I would love to hear your thoughts. Thank you very much.
 A: The confusion might stem from a clash of workflows. Your workflow includes a step Repeat with different hyperparameter set until performance of train is near to validation whereas the typical workflow that I am familiar with would include a step Repeat with different hyperparameter set and select the one which performs best on the validation data.
In the latter case, a train-test split is needed for a fair evaluation of the selected model's performance on new data. In the cross-validation stage with hyperparameter tuning, the performance of the best model on the hold-out data is optimistically biased. This is because the selection of the best tuning parameter involves some luck in addition to skill, a luck that would not be replicated on an independent test set. You can see that for yourself using simulation.
If you do not want a fair evaluation of the selected model's performance on new data, then you can skip the train-test split and tune and select the model using cross-validation alone. This would be an efficient use of data for the purpose.

[Task instructions]:
• A. According to the passage on cross-validation, why is the best model's performance on the hold-out data optimistically biased?
• B. Write the next part of the passage on cross-validation, beginning after its last sentence.
The data that follow have no connection to the passage on cross-validation.

[Data block]:
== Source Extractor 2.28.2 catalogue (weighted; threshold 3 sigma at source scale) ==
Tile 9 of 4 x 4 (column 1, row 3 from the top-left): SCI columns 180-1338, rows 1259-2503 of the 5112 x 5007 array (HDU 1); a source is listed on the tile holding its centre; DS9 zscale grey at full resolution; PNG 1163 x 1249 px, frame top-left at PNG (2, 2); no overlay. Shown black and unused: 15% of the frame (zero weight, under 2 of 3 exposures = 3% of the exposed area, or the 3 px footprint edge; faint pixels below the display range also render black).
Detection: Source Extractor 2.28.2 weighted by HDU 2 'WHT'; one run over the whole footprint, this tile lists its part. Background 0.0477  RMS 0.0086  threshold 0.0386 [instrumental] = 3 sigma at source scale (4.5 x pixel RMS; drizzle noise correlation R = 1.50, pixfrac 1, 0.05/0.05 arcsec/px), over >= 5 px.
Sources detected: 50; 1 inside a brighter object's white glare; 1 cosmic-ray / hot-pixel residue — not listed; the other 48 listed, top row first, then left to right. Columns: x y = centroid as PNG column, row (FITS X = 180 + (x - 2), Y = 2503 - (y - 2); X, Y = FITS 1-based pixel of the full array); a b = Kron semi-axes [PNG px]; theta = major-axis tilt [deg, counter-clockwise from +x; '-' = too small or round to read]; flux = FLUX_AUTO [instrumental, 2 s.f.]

[Responses for each task]:
• A. Selecting the best tuning parameter involves some luck in addition to skill, and that luck would not be replicated on an independent test set.

• B.
With your workflow, first I am not sure whether it is likely to produce the optimal hyperparameter and then am I not sure what to expect from the selected model applied on new data. Again, simulations could help get some insight into that. There does not seem to be a built-in mechanism for an overly optimistic performance on the validation data, so perhaps the train-test split is unnecessary. But that is just a guess.
Another point: if your sample is representative, it is unlikely that a randomly chosen test set is not representative. If your randomly chosen test set is not representative, then it is likely that your whole sample is not representative, so not splitting into training and test will not help.